In Una vita c’è un passo interessante, che consente di mettere meglio a fuoco questa affinità di pensiero fra Svevo e Leopardi. Si tratta del discorso con cui Macario (l’antagonista di Alfonso) intende dare una lezione di vita all’amico-nemico. I due stanno rientrando in porto dopo una gita in cutter, durante la quale Macario ha già avuto modo di mostrare la sua perizia e sicurezza a fronte del disagio, psichico e fisico, di Alfonso. Attorno alla barca volano gabbiani, che ogni tanto si precipitano rapidissimi in mare, ad afferrare la preda. Macario invita Alfonso ad osservarli, quindi così "filosofeggia":
 

– Fatti proprio per pescare e per mangiare. Quanto poco cervello occorre per pigliare pesce! Il corpo è piccolo. Che cosa sarà la testa e che cosa sarà poi il cervello? Quantità da negligersi! Quello ch’è la sventura del pesce che finisce in bocca del gabbiano sono quelle ali, quegli occhi, e lo stomaco, l’appetito formidabile, per soddisfare il quale non è nulla quella caduta così dall’alto. Ma il cervello! Che cosa ci ha da fare il cervello col pigliar pesci? E lei che studia, che passa ore intere a tavolino a nutrire un essere inutile! Chi non ha le ali necessarie quando nasce non gli crescono mai più. Chi non sa per natura piombare a tempo debito sulla preda non lo imparerà giammai e inutilmente starà a guardare come fanno gli altri, non li saprà imitare. Si muore precisamente nello stato in cui si nasce, le mani organi per afferrare o anche inabili a tenere.(9)

 
È evidente che Macario contrappone, servendosi dell’esempio del gabbiano, due tipi umani: l’adatto a vivere (al quale, per afferrare la preda, non occorre cervello) e l’inetto (il quale, invece, non sa afferrare la preda e passa la vita a nutrire un essere inutile, il cervello appunto). Davanti a tanta sicurezza, Alfonso si ritrae intimidito, anzi peggio, con una domanda quanto mai ingenua ("E io ho le ali?"), presta il fianco alla battuta conclusiva e liquidatoria di Macario ("Per fare dei voli pindarici, sì").

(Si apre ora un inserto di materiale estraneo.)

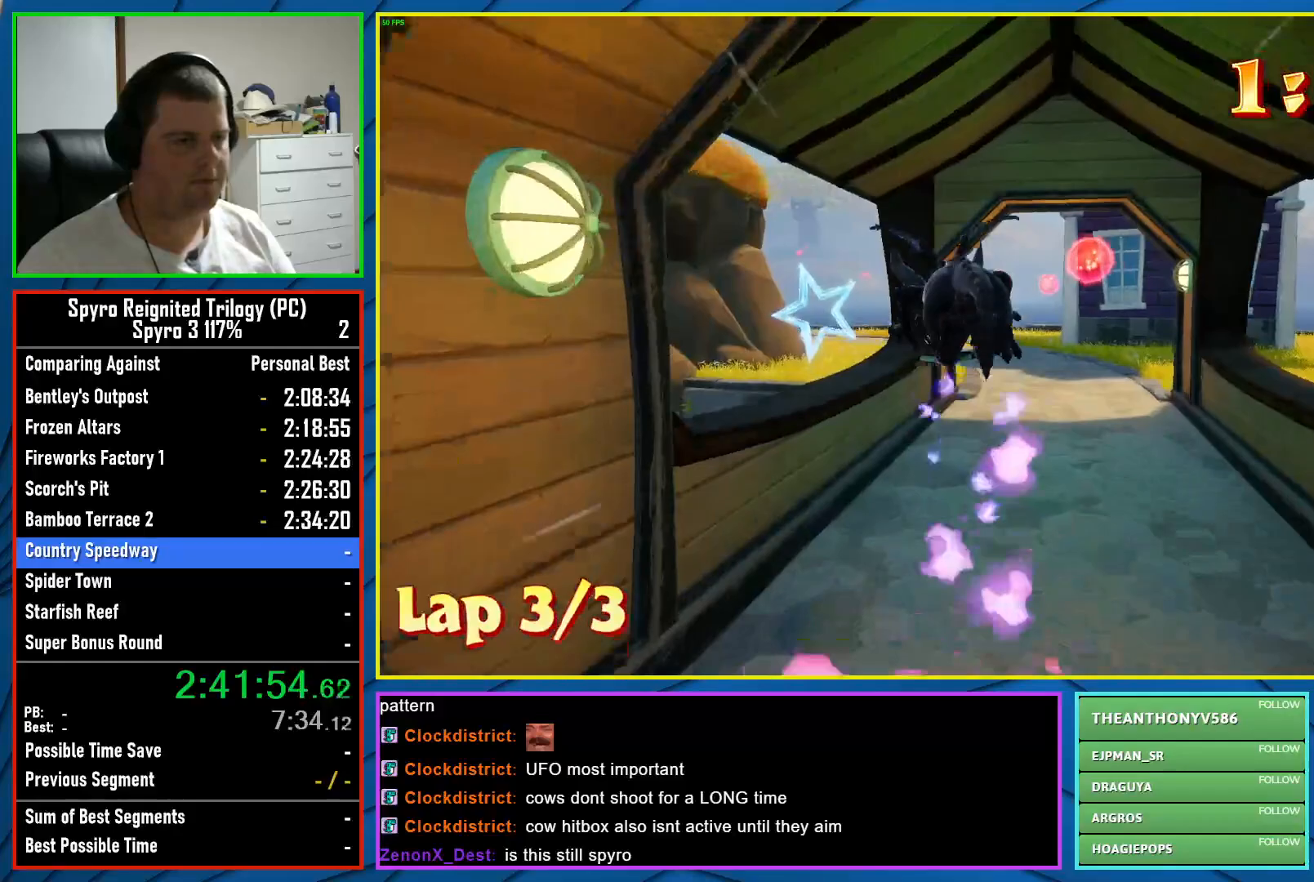
{"buttons": ["A"], "left_stick": "center", "events": [[67, "left_stick", "left"], [233, "A", "up"], [233, "left_stick", "center"], [250, "X", "up"], [417, "A", "down"]]}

E certo, il "letterato ozioso" (così viene chiamato Emilio in Senilità), che coltiva l’immaginazione e il sentimento, la fantasia e l’intelletto ("nutre" il cervello, come dice Macario), sempre fuori fase rispetto alla realtà, non può che apparire un ridicolo sognatore all’uomo di successo, orgogliosamente privo di cervello (entità "da negligersi"), ma ben dotato delle qualità necessarie per afferrare la preda: e sono, queste ultime, qualità quasi animalesche (lo dice già il paragone con il gabbiano) che hanno a che fare con la rapidità di decisione e la spietatezza di esecuzione; qualità rispetto a cui il cervello è di ostacolo, in quanto, implicando la facoltà di concepire il possibile, immaginare l’alternativa, pensare l’inesistente, rallenta l’azione fino a bloccarla.

Ma ciò che nella filosofia di Macario appare come il negativo, è proprio il positivo indicato da Leopardi. Quel cervello "essere inutile", di cui parla Macario, è la stessa grande anima di cui Leopardi dice che, "soverchiata dalla grandezza delle proprie facoltà", "per l’abito di riflettere e la profondità dell’indole", si rivela d’impaccio quando si tratta di decidere e di agire. E poiché il cervello–anima è proprio ciò che distingue – privilegio e maledizione – l’uomo dagli animali bruti, rinunciarvi vorrebbe dire rinunciare alla essenza dell’umanità. Da questo punto di vista, l’inetto sveviano perde ogni connotazione negativa per acquisire quella positiva, anzi titanica, dell’uomo che, a prezzo di una diversità che lo emargina dal consorzio civile, ma anche lo distingue dalla massa dei mediocri, non rinuncia al pensiero, ovvero non rinuncia all’essenza del proprio essere uomo.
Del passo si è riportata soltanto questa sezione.